Breed's fast-track plan for market leadership - Breed Technologies

Automotive Industries, Jan, 1998 by Mark Phelan

It's commencement day at Breed Technologies. The management team of Johnnie Cordell Breed, co-chairman and chief executive officer; Chuck Speranzella, vice chairman; and Fred Musone, president and chief operating officer, just had their graduation ceremony, and now they're ready to toss their caps into the air.

After a three-year crash course, the executives of what used to be a little supplier of sensors just made a sales presentation to supply a complete safety system to a high-volume global platform.

Johnnie Breed shakes her head at how far the company has come. "There was a day when we didn't get to sit at the table for the negotiations," she says with a laugh. "We'd be in chairs along the wall around the room. At noon, the people at the big table would go to lunch together, and we'd be told to come back at 2 p.m."

Breed needed a seat at the big table to survive as an independent supplier, Speranzella says, so in 1994 the company set out on a strategy that has raised it from the sixth-largest safety supplier to the third -- breathing hard on the necks of TRW and Autoliv.

"We will be the world's largest supplier of complete safety systems and all the components in them," he promises. "We will be the market-share leader in North America, Europe, South America and Asia."

That goal has driven the acquisition spree that saw Breed rise from $153 million in sales in fiscal 1993 to $1.75 billion today. The current figure is pro forma, including the recently acquired, but not yet consolidated, Allied-Signal safety systems business.

The company has $900 million in debt and a financial structure that must be restructured onto a permanent basis now that the Allied-Signal business is in place. But perhaps most important, Breed has a global joint venture with Siemens to supply complete safety systems. "Siemens gives us credibility," Johnnie Breed says.

That joint venture company has a new contract to supply a GM platform in 2002 in Southeast Asia and another to deliver steering wheels to an unidentified automaker in South America in 2001. The link with Siemens provides financial clout and manufacturing capabilities key to both contracts.

"Siemens already manufactures airbag sensors in South America," Speranzella says. "All I have to do is carve out some space in my plant to make airbag modules and seat belts and we have the entire system."

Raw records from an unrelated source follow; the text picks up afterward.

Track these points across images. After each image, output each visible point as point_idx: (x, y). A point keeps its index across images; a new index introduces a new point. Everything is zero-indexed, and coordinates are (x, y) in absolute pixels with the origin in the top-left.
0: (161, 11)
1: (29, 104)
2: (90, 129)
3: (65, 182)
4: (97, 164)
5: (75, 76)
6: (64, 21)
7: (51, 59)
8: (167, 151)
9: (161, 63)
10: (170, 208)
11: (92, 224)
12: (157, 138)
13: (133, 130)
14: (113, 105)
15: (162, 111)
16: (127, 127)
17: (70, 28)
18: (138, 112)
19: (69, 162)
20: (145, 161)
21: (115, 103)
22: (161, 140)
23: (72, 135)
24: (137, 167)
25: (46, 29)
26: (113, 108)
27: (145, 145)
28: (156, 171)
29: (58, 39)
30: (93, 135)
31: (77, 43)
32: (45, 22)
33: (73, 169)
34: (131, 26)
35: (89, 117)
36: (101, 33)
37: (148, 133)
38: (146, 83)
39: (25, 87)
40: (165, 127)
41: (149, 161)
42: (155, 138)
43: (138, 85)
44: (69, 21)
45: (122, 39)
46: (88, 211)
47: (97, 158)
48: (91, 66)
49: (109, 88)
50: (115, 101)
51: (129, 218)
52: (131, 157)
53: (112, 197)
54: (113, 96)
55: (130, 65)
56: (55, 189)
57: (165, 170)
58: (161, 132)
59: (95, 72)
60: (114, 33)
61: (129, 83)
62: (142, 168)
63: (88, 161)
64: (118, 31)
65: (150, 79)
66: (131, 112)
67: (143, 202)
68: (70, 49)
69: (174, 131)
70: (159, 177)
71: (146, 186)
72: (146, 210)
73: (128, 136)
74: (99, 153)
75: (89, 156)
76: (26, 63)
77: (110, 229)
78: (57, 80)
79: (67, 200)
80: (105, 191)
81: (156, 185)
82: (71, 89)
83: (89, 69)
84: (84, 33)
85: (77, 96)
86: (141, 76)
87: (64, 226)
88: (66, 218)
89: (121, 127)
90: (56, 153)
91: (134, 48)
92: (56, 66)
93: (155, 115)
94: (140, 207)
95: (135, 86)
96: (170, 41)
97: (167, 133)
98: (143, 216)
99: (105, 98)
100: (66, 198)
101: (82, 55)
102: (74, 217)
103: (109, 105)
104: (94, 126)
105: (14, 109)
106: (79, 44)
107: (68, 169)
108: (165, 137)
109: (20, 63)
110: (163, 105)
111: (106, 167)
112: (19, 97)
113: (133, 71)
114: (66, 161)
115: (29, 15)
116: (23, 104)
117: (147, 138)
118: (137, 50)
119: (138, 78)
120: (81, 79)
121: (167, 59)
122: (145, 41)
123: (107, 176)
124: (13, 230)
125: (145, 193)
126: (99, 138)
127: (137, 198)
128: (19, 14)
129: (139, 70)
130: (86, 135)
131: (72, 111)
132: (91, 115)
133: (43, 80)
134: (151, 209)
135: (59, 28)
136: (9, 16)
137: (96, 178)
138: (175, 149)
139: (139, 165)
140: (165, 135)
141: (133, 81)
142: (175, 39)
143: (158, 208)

System supply is the major remaining question for the company, says Greg Janicki, who studies Breed at consultants CSM Inc. in Okemos, Mich. "I think the OEs will outsource complete safety systems," he says, "but I'm not sure it will happen as quickly as the suppliers would like." The other piece he sees missing from Breed's puzzle is the ability to furnish steering columns. "That's a key part of the system, but none of the suppliers produce them now."

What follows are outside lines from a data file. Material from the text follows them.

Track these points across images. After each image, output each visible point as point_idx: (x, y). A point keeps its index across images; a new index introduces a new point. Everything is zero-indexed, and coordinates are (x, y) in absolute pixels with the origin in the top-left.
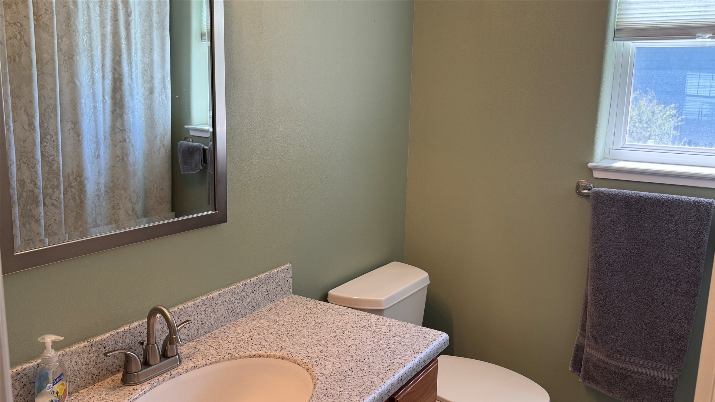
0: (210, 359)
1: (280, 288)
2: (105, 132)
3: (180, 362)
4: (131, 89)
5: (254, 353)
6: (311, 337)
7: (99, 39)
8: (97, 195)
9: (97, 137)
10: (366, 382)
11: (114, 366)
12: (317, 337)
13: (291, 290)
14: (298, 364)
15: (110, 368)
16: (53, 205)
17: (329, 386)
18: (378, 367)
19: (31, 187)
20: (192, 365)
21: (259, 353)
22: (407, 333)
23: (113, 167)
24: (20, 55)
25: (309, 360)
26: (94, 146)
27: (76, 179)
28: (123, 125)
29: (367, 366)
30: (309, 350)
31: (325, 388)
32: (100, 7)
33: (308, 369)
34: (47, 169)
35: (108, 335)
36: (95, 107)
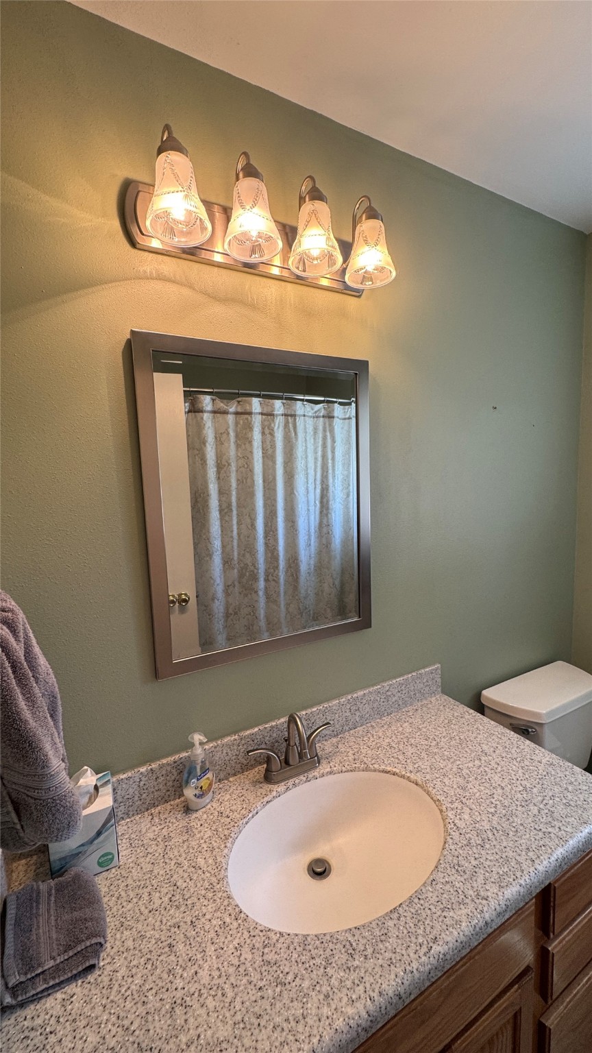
0: (346, 766)
1: (428, 688)
2: (315, 527)
3: (319, 763)
4: (334, 496)
5: (389, 769)
6: (452, 760)
7: (313, 461)
8: (308, 573)
9: (309, 531)
10: (510, 860)
11: (262, 757)
12: (458, 763)
13: (440, 689)
14: (432, 798)
15: (258, 759)
17: (461, 852)
18: (528, 836)
20: (329, 770)
21: (394, 770)
22: (571, 783)
23: (319, 553)
25: (443, 798)
26: (307, 537)
27: (294, 562)
28: (328, 522)
29: (513, 829)
30: (446, 780)
31: (456, 853)
32: (314, 439)
33: (441, 811)
35: (256, 729)
36: (308, 510)
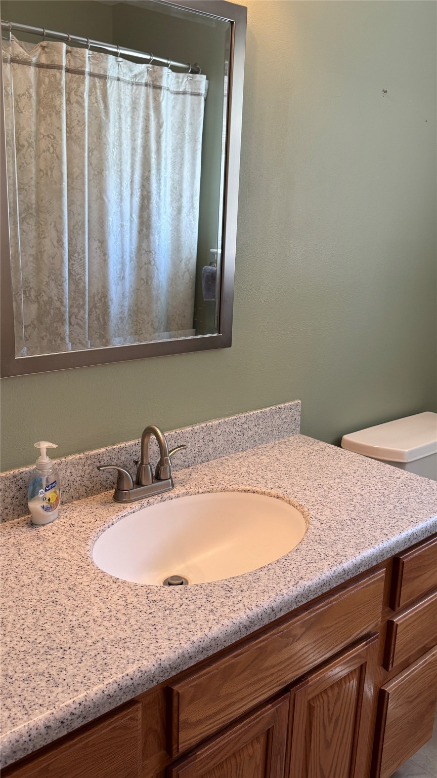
0: (203, 487)
1: (286, 425)
2: (131, 253)
3: (173, 486)
4: (159, 208)
5: (248, 488)
6: (312, 480)
7: (129, 153)
8: (121, 318)
9: (122, 257)
10: (366, 535)
11: (108, 482)
12: (318, 481)
13: (298, 429)
14: (293, 506)
15: (104, 484)
16: (78, 324)
17: (323, 533)
18: (383, 521)
19: (58, 304)
20: (185, 491)
21: (254, 488)
22: (426, 490)
23: (137, 291)
24: (52, 169)
25: (305, 503)
26: (120, 266)
27: (100, 299)
28: (149, 246)
29: (370, 518)
30: (307, 492)
31: (318, 534)
32: (132, 118)
33: (303, 513)
34: (73, 287)
35: (103, 450)
36: (122, 226)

Breed will spend the next 12 to 18 months consolidating its acquisitions and building the joint venture, Speranzella says. He plans more acquisitions, but his plate is full for now.

In the meantime, he's happy to rest on some recently won laurels. He says it has taken Breed no longer than 2 1/2 years to go from the first contact with an automaker to the first signed contract, and he's still beaming over a recent project.

Breed won a contract to provide side airbags for the Audi A3. The only catch was that Audi wanted delivery 12 months from the signing day, and Breed didn't have the parts in production anywhere.

"Audi picked us because nobody else was fool enough to bid," he remembers. "Then three months into the program, they took five months out of the schedule. We delivered our first product August 25, and they paid for our tooling in exchange for our doing the program in eight months."

Some things never change. It's graduation day, and he can't stop talking about how he crammed for his final exam.